NREL / buildstockbatch

Other
20 stars 13 forks source link

Incorrect AMI #448

Closed phgupta closed 2 months ago

phgupta commented 2 months ago

I'm having issues running ResStock simulations on AWS since yesterday. This is an issue that has popped up out of the blue which makes it very peculiar.

I ran a simulation and no EC2 instances were spinning up. I looked at AWS Batch and it gave the error “UNDETERMINED – Batch job is blocked, root cause is undetermined.” I googled the potential causes of the error, and I don’t see any of them applying to my use case because the simulations were running just fine until a month ago.

I did a little bit of digging in the codebase and I saw that the AMI ID is set in awsbase.py, “self.batch_compute_environment_ami = ami-0184013939261b626”. I searched for that AMI ID in AWS EC2, and I couldn’t find that image!! Maybe AWS deleted it? I’m not sure.

I tried instead setting the “self.batch_compute_environment_ami” to the following - Ubuntu Server 22.04 LTS (HVM), SSD Volume Type (ami-08116b9957a259459) and Amazon Linux 2023 AMI (ami-0395649fbe870727e). I chose the 64-bit x86 images because the Dockerfile builds on the nrel/openstudio:3.7.0 image which in turn uses linux/amd64. With those two AMI IDs, at least the EC2 instances were spinning up, however, AWS Batch was still giving the same error.

I have tried running a sample simulation on both buildstockbatch-2023.06.0/resstock-3.1.0 as well as buildstockbatch-2023.11.0/resstock-3.2.0.
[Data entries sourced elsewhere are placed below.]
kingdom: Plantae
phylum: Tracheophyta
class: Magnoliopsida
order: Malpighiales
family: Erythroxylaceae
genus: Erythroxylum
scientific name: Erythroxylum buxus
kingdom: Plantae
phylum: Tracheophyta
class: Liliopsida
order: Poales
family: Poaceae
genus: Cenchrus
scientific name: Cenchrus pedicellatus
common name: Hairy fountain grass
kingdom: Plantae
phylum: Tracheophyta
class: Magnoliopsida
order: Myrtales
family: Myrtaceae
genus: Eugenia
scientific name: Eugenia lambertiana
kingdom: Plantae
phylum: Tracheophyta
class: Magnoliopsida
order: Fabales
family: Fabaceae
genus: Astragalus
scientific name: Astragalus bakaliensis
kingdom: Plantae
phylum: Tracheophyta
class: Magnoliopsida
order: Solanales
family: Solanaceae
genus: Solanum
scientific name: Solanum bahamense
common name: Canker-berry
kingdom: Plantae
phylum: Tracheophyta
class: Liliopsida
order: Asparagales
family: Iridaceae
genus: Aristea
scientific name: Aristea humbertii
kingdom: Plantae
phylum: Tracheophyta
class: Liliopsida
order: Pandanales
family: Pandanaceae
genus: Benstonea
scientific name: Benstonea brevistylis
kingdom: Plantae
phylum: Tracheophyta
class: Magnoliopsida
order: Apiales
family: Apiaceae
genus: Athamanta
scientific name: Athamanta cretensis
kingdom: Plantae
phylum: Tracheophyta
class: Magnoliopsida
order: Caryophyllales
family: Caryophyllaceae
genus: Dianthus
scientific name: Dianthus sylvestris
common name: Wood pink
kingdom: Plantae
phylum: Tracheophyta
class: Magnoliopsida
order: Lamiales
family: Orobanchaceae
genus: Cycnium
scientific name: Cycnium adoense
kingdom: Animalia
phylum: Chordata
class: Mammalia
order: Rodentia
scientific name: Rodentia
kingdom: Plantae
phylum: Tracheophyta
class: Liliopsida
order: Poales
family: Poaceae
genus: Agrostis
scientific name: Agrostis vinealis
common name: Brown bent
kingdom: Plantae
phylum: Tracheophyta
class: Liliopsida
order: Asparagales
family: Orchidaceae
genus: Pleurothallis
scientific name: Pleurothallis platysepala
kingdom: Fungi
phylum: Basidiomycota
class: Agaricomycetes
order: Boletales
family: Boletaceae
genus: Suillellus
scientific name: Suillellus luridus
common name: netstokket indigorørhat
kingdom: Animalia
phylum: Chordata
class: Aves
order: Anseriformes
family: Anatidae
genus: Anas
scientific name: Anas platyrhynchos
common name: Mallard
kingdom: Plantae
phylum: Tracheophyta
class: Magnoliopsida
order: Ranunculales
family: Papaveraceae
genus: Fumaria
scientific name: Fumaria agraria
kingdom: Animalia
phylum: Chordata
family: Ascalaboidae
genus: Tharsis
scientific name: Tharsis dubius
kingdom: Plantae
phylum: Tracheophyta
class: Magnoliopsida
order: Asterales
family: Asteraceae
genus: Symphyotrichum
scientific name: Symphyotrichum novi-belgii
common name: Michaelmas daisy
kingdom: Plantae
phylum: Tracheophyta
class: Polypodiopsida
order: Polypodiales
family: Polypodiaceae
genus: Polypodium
Is this an issue with AMI or could it be something else? If it is an issue with AMI, then what kind of an image was ami-0184013939261b626? Can you point me to any alternatives?

nmerket commented 2 months ago

You should use the latest from the develop branch, or at this point actually #447. Buildstockbatch no longer uses a hard-coded ami, but uses a launch template to configure the batch instances more flexibly.